EXERCISE DETAILS
Say how many lines in the material below contain the word "subtitle", giving the number alone.

SUPPLIED DATA

########

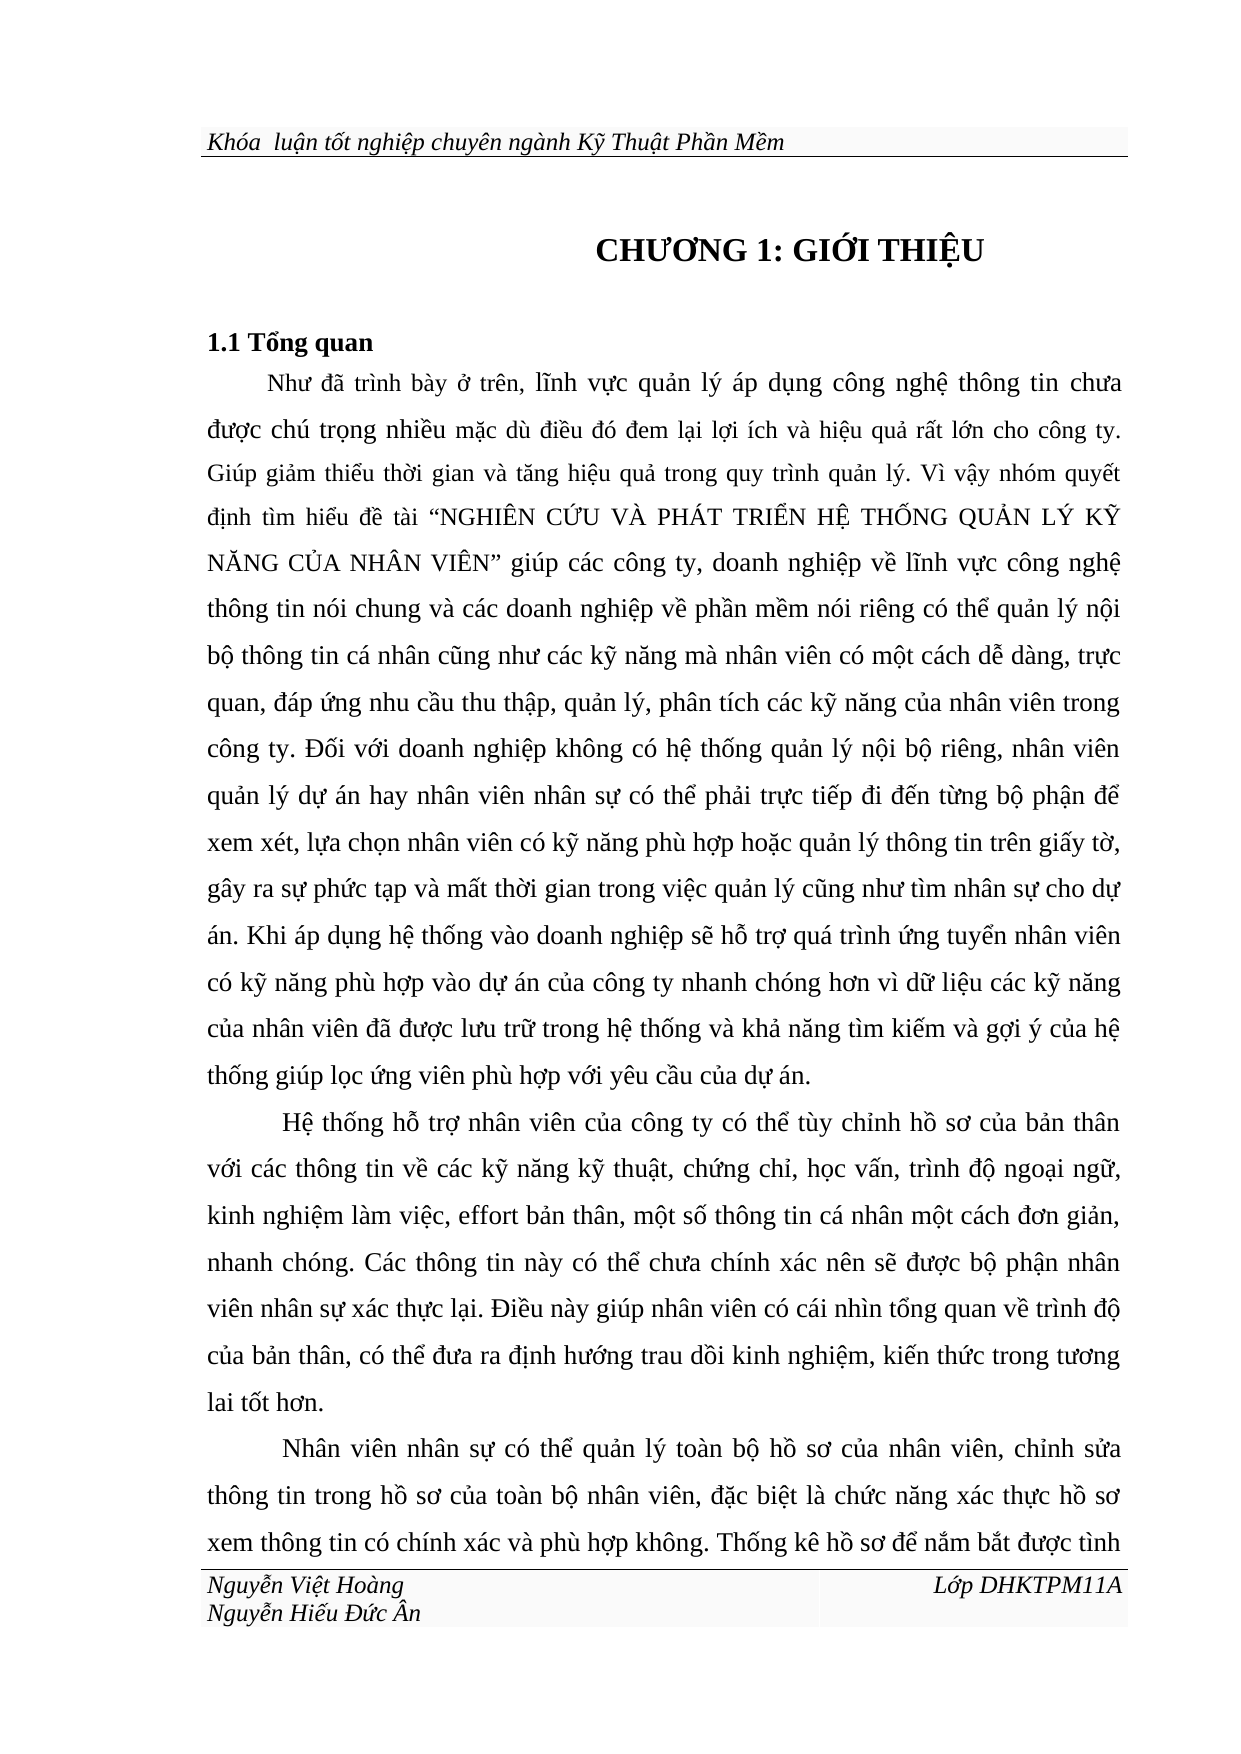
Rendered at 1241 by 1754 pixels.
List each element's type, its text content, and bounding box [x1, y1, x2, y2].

subtitle : GIỚI THIỆU [458, 230, 1122, 268]
text Như đã trình bày ở trên, lĩnh vực quản lý áp dụng công nghệ thông tin chưa được chú trọng nhiều mặc dù điều đó đem lại lợi ích và hiệu quả rất lớn cho công ty. Giúp giảm thiểu thời gian và tăng hiệu quả trong quy trình quản lý. Vì vậy nhóm quyết định tìm hiểu đề tài “NGHIÊN CỨU VÀ PHÁT TRIỂN HỆ THỐNG QUẢN LÝ KỸ NĂNG CỦA NHÂN VIÊN” giúp các công ty, doanh nghiệp về lĩnh vực công nghệ thông tin nói chung và các doanh nghiệp về phần mềm nói riêng có thể quản lý nội bộ thông tin cá nhân cũng như các kỹ năng mà nhân viên có một cách dễ dàng, trực quan, đáp ứng nhu cầu thu thập, quản lý, phân tích các kỹ năng của nhân viên trong công ty. Đối với doanh nghiệp không có hệ thống quản lý nội bộ riêng, nhân viên quản lý dự án hay nhân viên nhân sự có thể phải trực tiếp đi đến từng bộ phận để xem xét, lựa chọn nhân viên có kỹ năng phù hợp hoặc quản lý thông tin trên giấy tờ, gây ra sự phức tạp và mất thời gian trong việc quản lý cũng như tìm nhân sự cho dự án. Khi áp dụng hệ thống vào doanh nghiệp sẽ hỗ trợ quá trình ứng tuyển nhân viên có kỹ năng phù hợp vào dự án của công ty nhanh chóng hơn vì dữ liệu các kỹ năng của nhân viên đã được lưu trữ trong hệ thống và khả năng tìm kiếm và gợi ý của hệ thống giúp lọc ứng viên phù hợp với yêu cầu của dự án. [207, 366, 1122, 1090]
subtitle Tổng quan [207, 326, 1122, 357]
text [207, 1432, 1122, 1557]
text Hệ thống hỗ trợ nhân viên của công ty có thể tùy chỉnh hồ sơ của bản thân với các thông tin về các kỹ năng kỹ thuật, chứng chỉ, học vấn, trình độ ngoại ngữ, kinh nghiệm làm việc, effort bản thân, một số thông tin cá nhân một cách đơn giản, nhanh chóng. Các thông tin này có thể chưa chính xác nên sẽ được bộ phận nhân viên nhân sự xác thực lại. Điều này giúp nhân viên có cái nhìn tổng quan về trình độ của bản thân, có thể đưa ra định hướng trau dồi kinh nghiệm, kiến thức trong tương lai tốt hơn. [207, 1106, 1122, 1417]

########

ANSWER SPACE
2